I didn’t go into all the religious crap she was probably churning over in her head. And maybe regurgitating at him. That was kind of inevitable, and it was nothing I could argue with, unless I wanted to alien
ate Mark.
“I can’t go back,” he said miserably. “I could have, maybe, if I hadn’t gone Elite, but now—”
“I dunno, you might be able to,” I said, which I hadn’t wanted to say, but I owed him the truth. “There’s only one other Hunter out there”—I darted him a look, and he nodded; I was pretty sure that Jessie had told him there were other Hunters back home, though she wouldn’t know about the Mountain and the Monastery and Safehaven yet—“and if something were to happen to him, the folks there could petition for an Elite to be assigned there, and they’d be within their rights.”

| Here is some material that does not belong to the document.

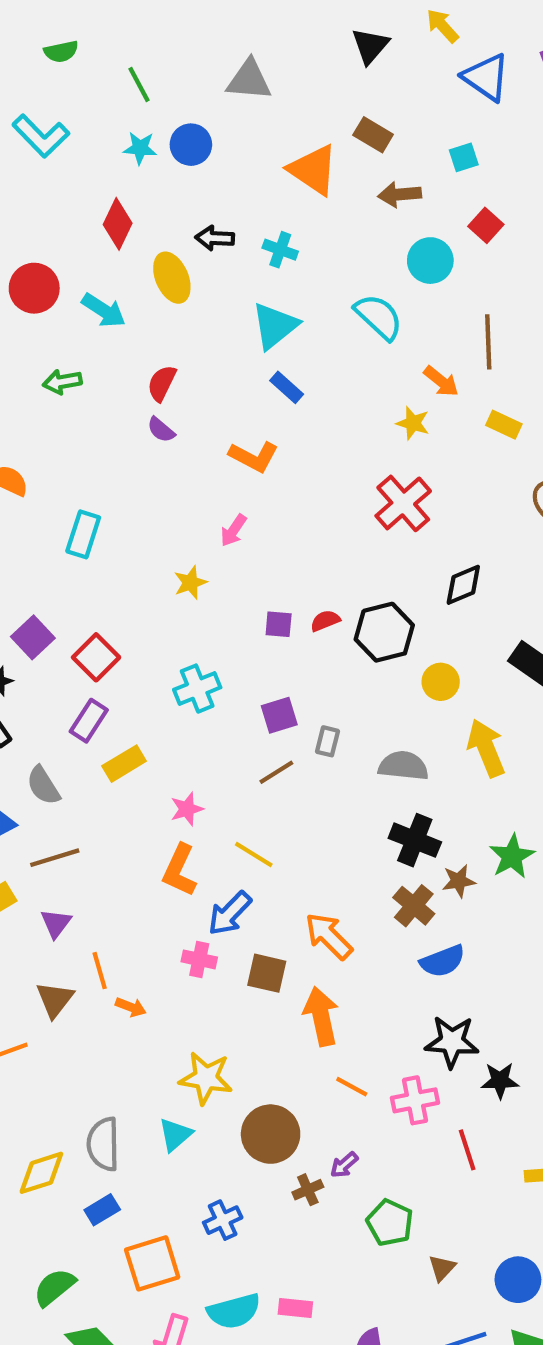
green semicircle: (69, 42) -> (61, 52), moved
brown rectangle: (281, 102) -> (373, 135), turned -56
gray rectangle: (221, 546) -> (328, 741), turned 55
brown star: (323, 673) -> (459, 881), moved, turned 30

And all that would take would be for me to send a message via Bya that my “mentor” needed to have a tragic Hunting accident, and that they needed a new Hunter, an Elite by preference, because they were getting bigger and badder nasties. HQ would probably be so relieved that an Elite was all my people were asking for, they’d send whoever volunteered without a second thought.
Knight nodded again, slowly and deliberately. “I can see where having an Elite out there to replace all the good you were doing would be something they could ask for.” And he gave me a little nod and a ghost of a smile, which was the one good thing that had happened this evening. Then he patted my shoulder, to reinforce that he completely understood why we had hidden the fact there were other Hunters up there. Heck, I bet his people would have hidden his existence if they could have gotten away with it. For that moment, it was us turnips against Apex…and us turnips had to stick together to protect our people.